The Hualapai were largely a nomadic people that lived in bands or clans. At the time of European contact the Pine Springs and Peach Springs bands were recorded as being the largest with four camps of about 200 people.
From about 1300 to 1850 the Pai adapated an intricate relationship with the land. The bands migrated seasonally as they followed game and periods of harvest. Pottery and baskets were essential, an in time they developed a unique and beautiful design.
The Mojave developed productive farms along the Coloraod River. For the Hualapai farming was limted to the valleys occupied by the Havasupai, and the valleys of the Bill Williams and Santa Maria Rivers. Small scale farming to supply bands with a few dozen people took places at places such as Beale Springs, Peach Springs, and Diamond Creek. Squash, beans, maize and pumpkins were the primary crops before European encounter.
To drive Route 66 without knowing the story of the road, and the people that linked their lives to that storied highway, would be little different from a trip on the interstate highway.
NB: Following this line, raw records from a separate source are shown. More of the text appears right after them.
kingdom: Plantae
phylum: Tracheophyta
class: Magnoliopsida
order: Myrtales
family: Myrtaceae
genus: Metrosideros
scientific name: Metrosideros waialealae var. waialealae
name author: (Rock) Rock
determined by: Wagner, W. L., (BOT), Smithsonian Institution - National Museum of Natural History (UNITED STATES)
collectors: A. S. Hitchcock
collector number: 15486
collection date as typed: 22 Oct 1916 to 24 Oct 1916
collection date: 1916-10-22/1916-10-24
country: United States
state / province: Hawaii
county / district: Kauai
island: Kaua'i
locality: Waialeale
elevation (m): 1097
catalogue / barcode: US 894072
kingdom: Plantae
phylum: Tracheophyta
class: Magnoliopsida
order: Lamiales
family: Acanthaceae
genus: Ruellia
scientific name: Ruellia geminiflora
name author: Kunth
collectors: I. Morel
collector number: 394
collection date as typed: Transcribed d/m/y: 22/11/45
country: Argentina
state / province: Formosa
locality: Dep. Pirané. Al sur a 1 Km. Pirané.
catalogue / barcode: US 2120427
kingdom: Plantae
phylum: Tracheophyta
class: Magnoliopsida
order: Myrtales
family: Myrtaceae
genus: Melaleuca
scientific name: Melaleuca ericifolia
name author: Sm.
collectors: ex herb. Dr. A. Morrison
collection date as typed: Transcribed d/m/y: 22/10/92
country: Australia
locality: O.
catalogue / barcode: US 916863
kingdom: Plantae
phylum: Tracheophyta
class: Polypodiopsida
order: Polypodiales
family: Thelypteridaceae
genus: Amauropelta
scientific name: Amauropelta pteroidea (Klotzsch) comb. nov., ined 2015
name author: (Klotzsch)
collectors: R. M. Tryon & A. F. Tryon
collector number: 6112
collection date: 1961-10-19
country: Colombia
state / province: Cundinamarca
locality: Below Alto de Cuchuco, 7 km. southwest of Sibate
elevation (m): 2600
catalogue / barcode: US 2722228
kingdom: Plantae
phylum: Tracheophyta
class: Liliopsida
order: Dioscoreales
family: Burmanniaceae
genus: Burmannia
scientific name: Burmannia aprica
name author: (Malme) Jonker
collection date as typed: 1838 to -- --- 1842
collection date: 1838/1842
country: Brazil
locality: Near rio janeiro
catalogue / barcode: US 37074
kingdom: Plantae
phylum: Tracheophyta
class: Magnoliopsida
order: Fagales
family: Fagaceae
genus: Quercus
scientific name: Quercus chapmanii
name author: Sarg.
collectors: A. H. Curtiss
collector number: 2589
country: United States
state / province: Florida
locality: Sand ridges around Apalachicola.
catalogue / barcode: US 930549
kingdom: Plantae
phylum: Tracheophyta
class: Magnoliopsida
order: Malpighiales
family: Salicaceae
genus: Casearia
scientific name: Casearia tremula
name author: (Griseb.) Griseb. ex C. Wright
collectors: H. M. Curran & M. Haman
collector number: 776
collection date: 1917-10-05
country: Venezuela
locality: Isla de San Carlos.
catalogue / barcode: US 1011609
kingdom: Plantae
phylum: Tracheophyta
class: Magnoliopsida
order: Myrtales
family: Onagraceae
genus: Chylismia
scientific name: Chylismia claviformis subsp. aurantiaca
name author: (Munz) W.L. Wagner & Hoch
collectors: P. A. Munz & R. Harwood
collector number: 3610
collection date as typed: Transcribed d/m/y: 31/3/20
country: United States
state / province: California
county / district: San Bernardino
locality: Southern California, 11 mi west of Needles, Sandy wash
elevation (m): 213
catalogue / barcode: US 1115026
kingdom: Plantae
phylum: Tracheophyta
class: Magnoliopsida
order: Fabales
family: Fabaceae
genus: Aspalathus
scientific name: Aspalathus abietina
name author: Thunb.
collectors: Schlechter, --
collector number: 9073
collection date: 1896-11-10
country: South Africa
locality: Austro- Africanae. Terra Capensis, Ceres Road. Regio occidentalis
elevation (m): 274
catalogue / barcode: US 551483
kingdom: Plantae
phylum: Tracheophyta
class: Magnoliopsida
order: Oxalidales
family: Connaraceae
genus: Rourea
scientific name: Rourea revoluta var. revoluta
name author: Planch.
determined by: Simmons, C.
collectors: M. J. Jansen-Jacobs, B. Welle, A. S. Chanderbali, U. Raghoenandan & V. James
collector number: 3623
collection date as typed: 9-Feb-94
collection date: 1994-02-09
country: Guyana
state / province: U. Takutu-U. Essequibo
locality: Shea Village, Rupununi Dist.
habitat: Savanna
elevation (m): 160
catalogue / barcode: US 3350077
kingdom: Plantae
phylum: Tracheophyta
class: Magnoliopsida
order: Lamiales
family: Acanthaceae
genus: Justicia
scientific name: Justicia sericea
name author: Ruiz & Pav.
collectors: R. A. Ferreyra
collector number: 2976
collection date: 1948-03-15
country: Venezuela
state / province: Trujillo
It would be sterile and colorless.
To drive Route 66 without knowing the story of the Pai, the pioneers, the tragic clash of cultures, and eforts to heal old wounds, is akin to just reading every second chapter in a book. The story is incomplete.
Enhance your journey on Route 66, and through life. Learn before you go. Don’t be offended by the storytellers. Let history fill your adventure with color, with balance, with inspiration, and without important lessons from the past.
Jim Hinckley’s America is the sharing of America’s story. Tales of the Pai, this too is America’s story.